EXERCISE INSTRUCTIONS:
Below are the records; copy every line in them that holds the string "center".

RECORD EXTRACTS:

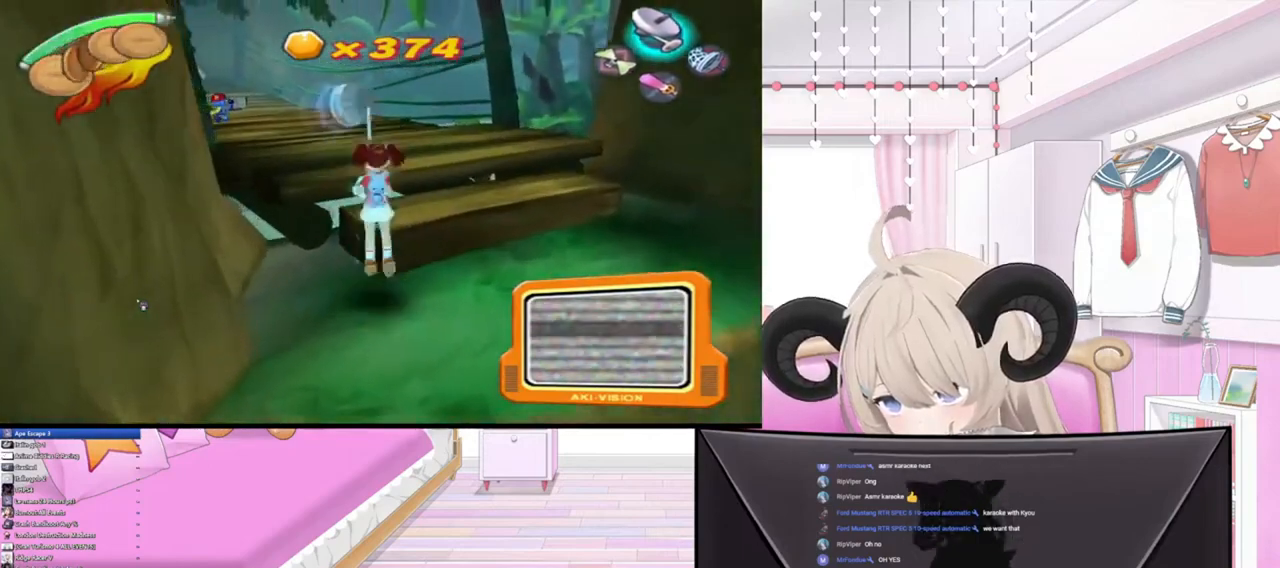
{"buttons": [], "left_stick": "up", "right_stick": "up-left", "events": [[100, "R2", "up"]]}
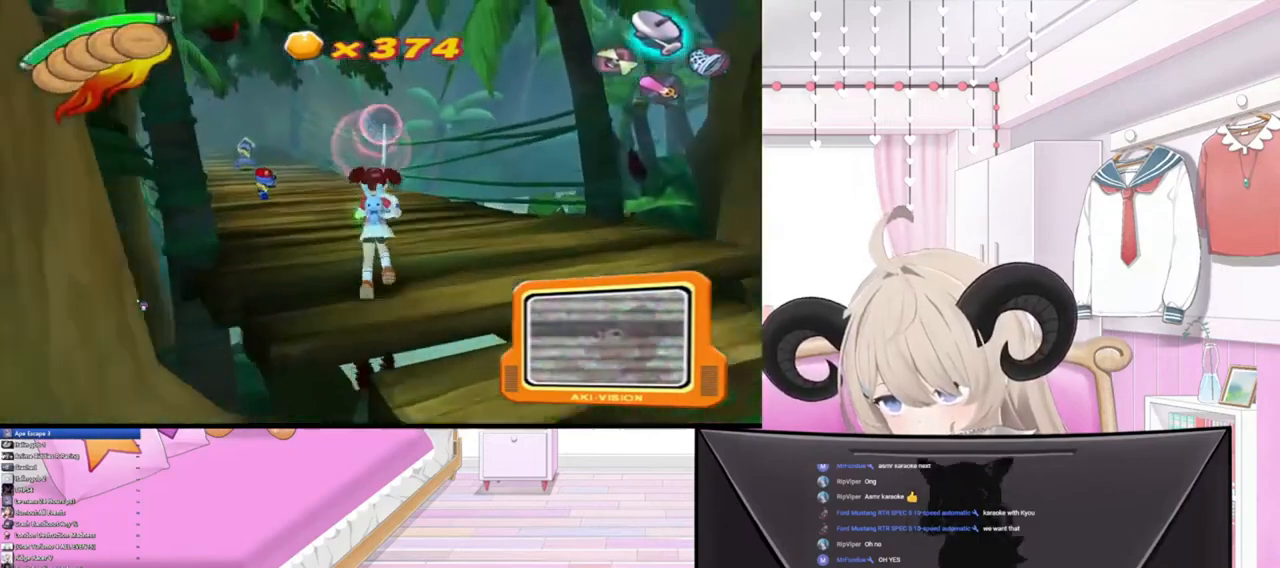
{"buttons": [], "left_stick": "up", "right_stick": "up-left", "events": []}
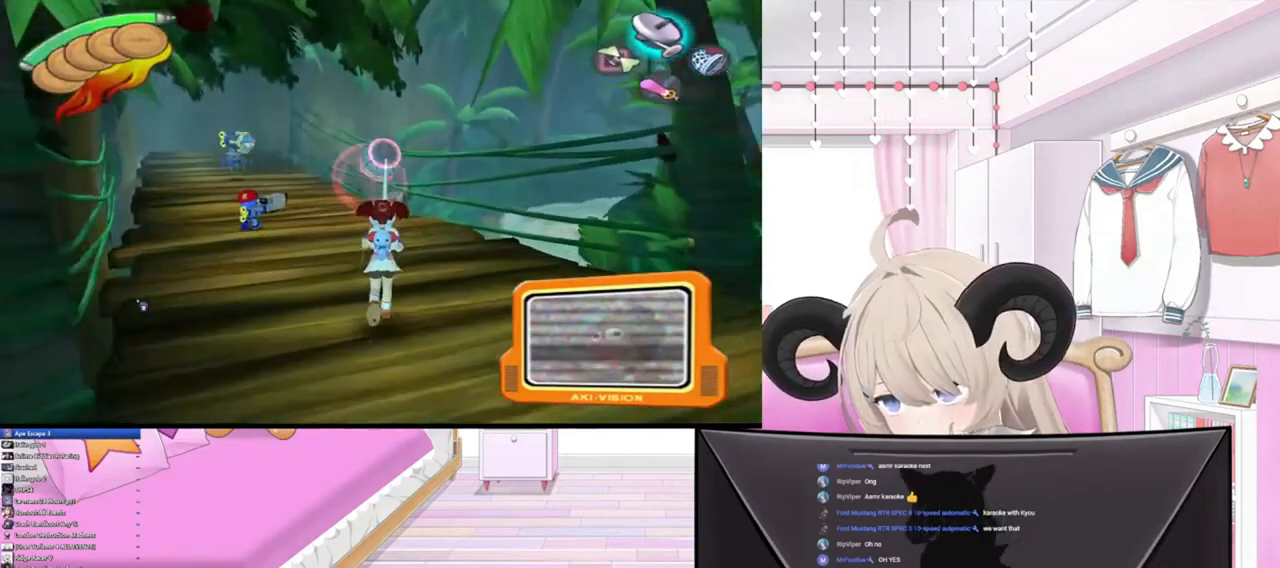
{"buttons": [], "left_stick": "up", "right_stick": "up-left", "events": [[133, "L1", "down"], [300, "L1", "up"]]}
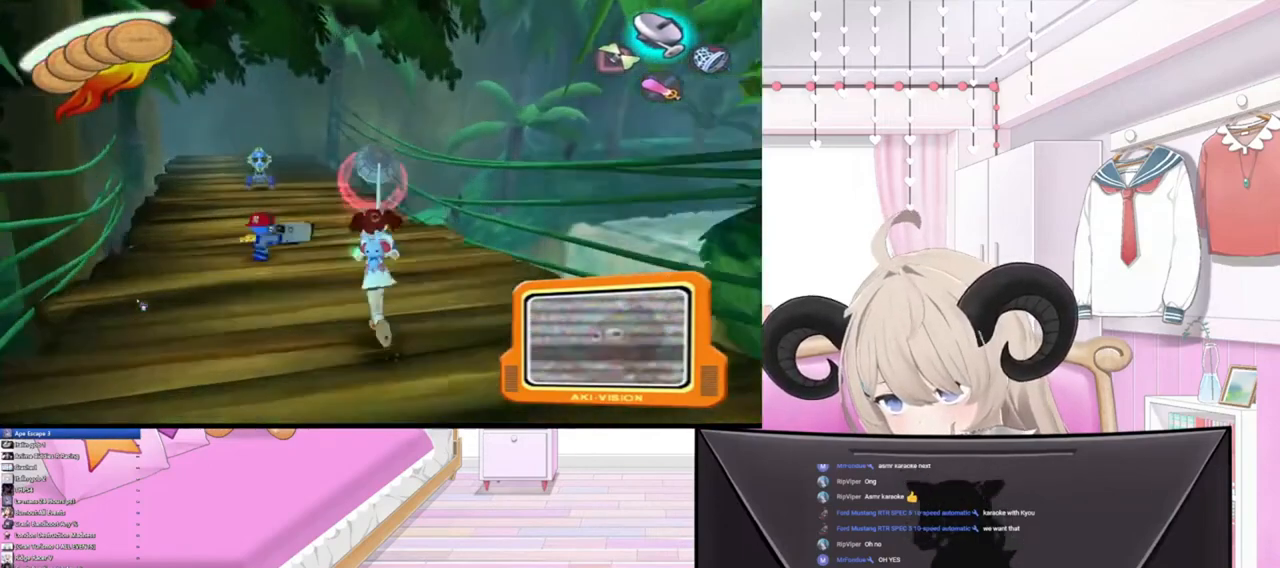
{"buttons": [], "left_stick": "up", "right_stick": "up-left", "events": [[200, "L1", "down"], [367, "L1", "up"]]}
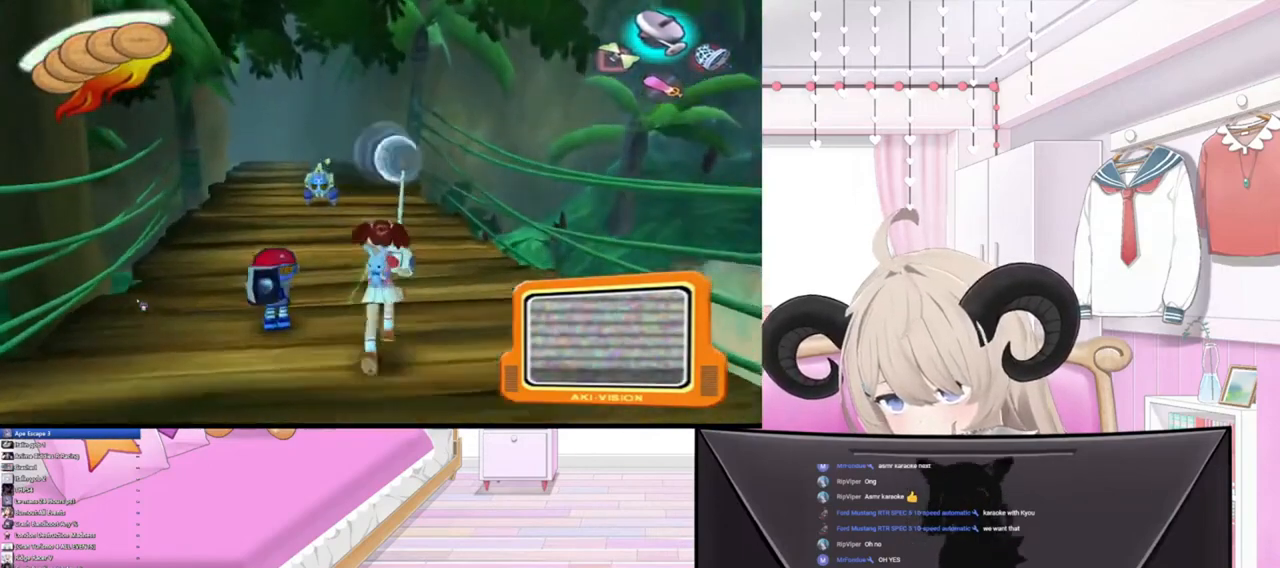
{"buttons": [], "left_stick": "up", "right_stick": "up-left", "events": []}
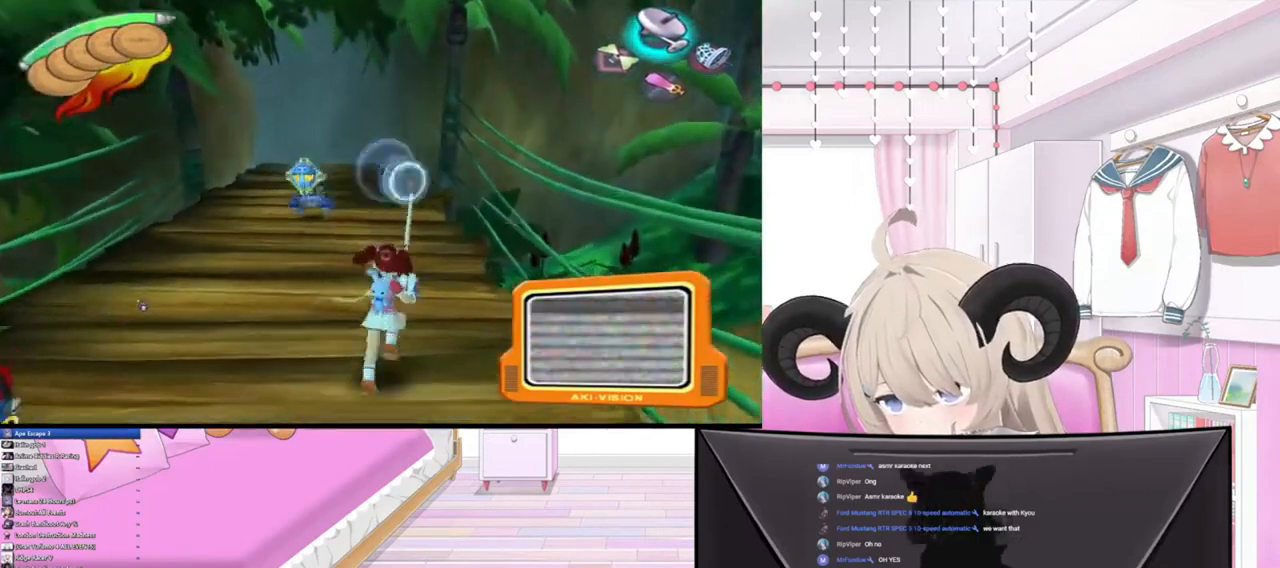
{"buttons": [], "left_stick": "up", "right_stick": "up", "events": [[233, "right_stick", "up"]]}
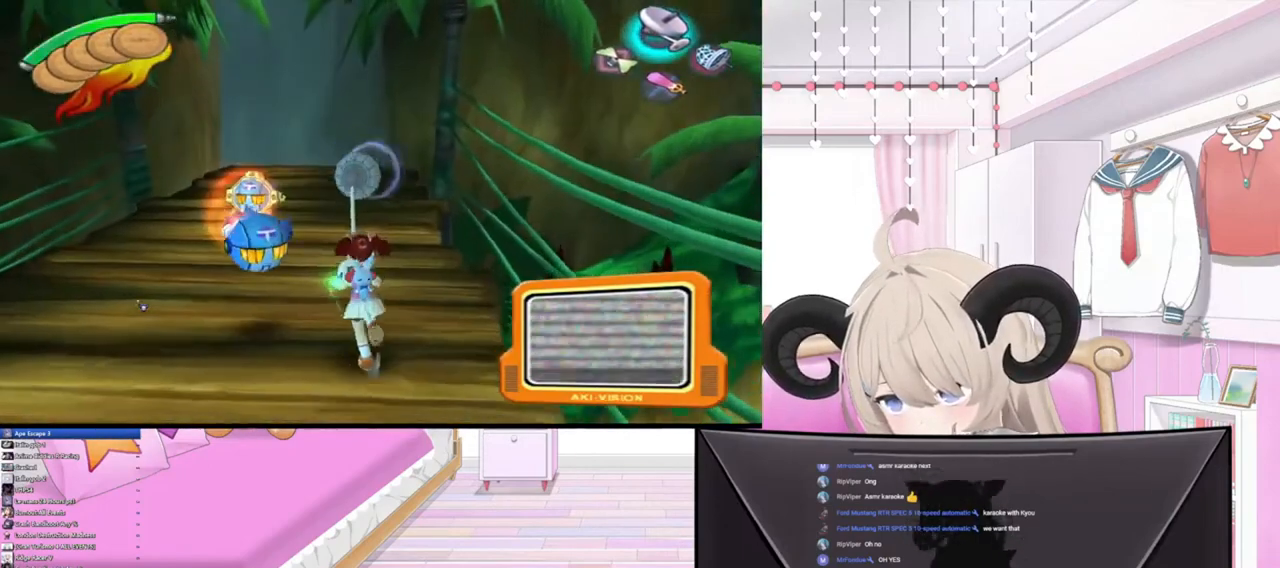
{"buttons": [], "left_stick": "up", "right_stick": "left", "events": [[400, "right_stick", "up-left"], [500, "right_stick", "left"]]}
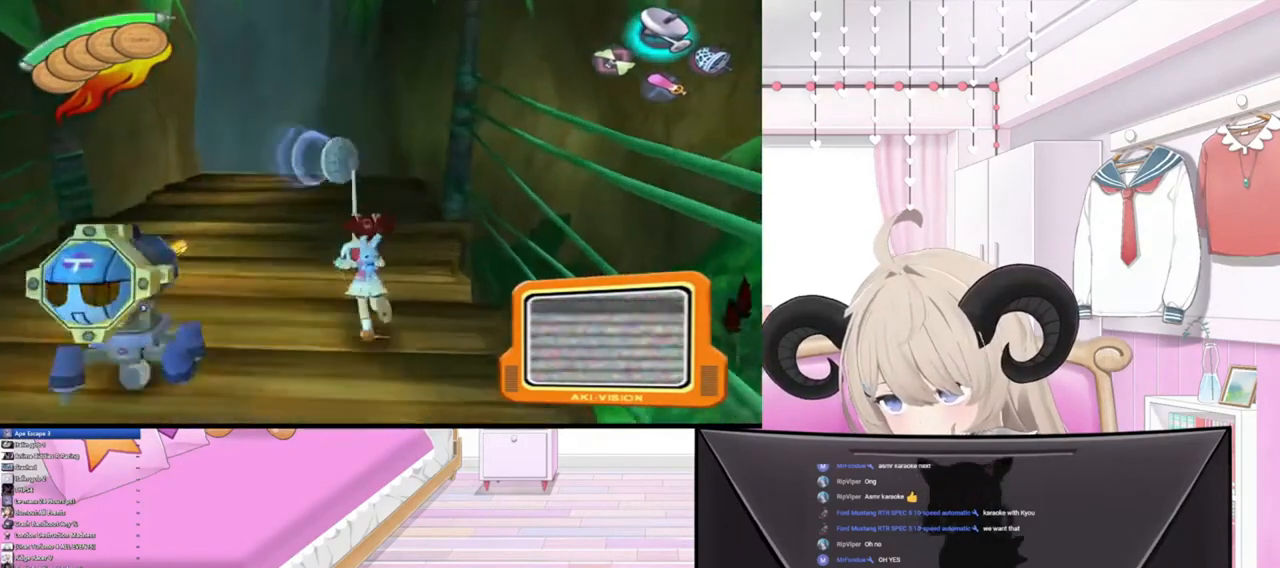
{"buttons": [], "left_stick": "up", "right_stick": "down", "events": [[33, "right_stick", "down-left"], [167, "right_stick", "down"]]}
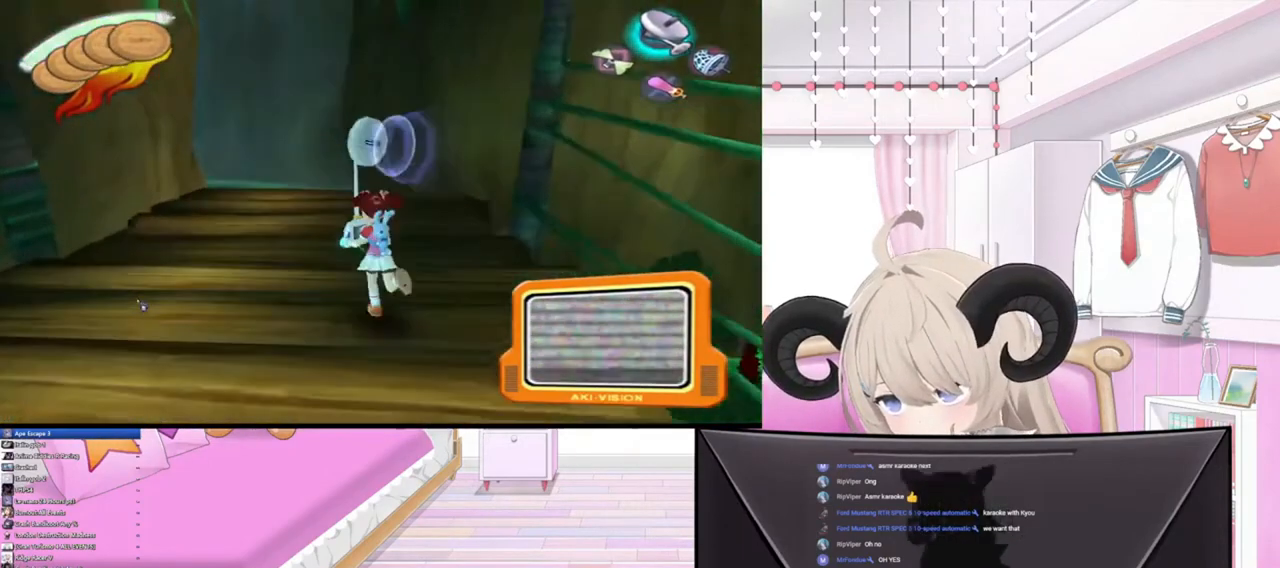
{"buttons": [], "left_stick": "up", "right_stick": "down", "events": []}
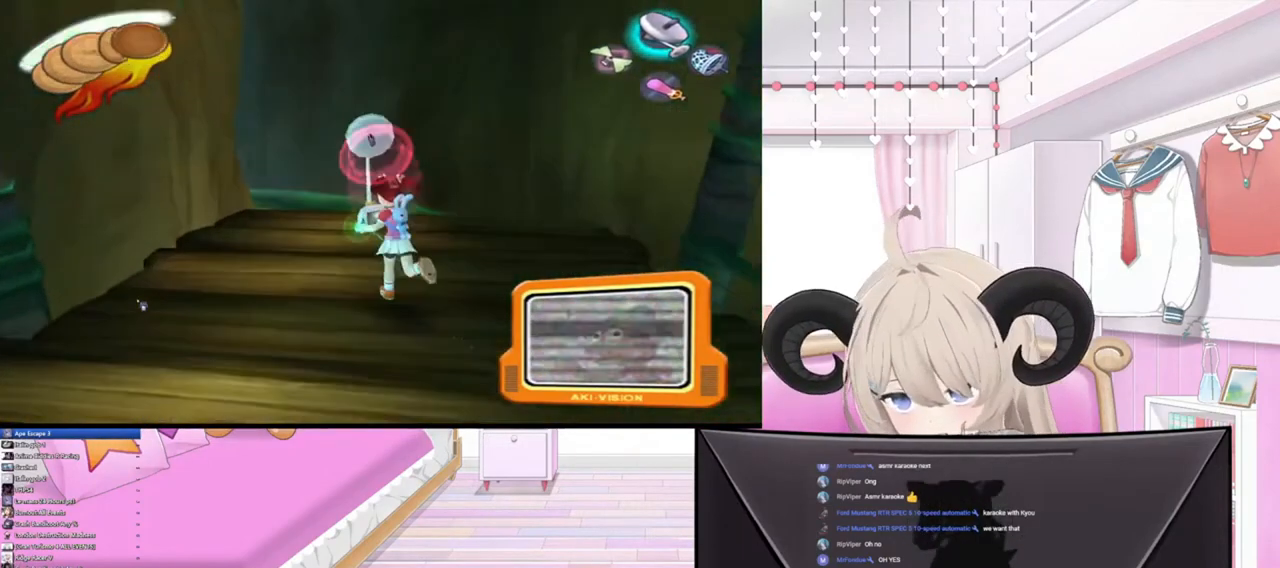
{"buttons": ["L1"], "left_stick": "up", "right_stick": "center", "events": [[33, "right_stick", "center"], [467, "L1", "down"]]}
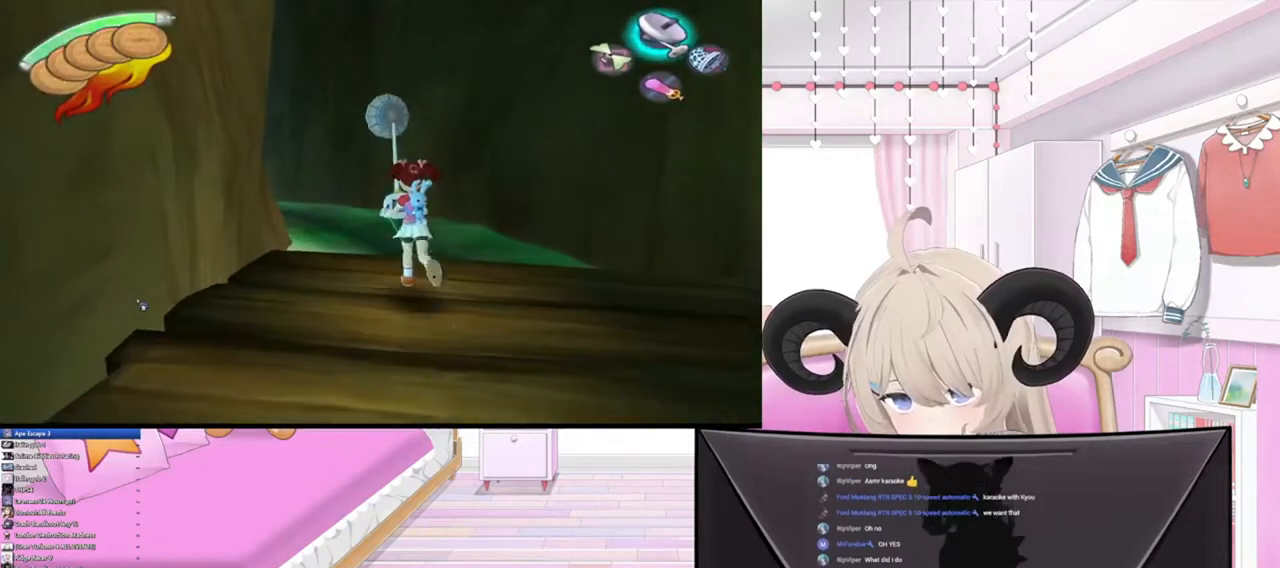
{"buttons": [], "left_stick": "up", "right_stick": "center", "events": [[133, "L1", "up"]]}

EXERCISE SOLUTION:
{"buttons": ["L1"], "left_stick": "up", "right_stick": "center", "events": [[33, "right_stick", "center"], [467, "L1", "down"]]}
{"buttons": [], "left_stick": "up", "right_stick": "center", "events": [[133, "L1", "up"]]}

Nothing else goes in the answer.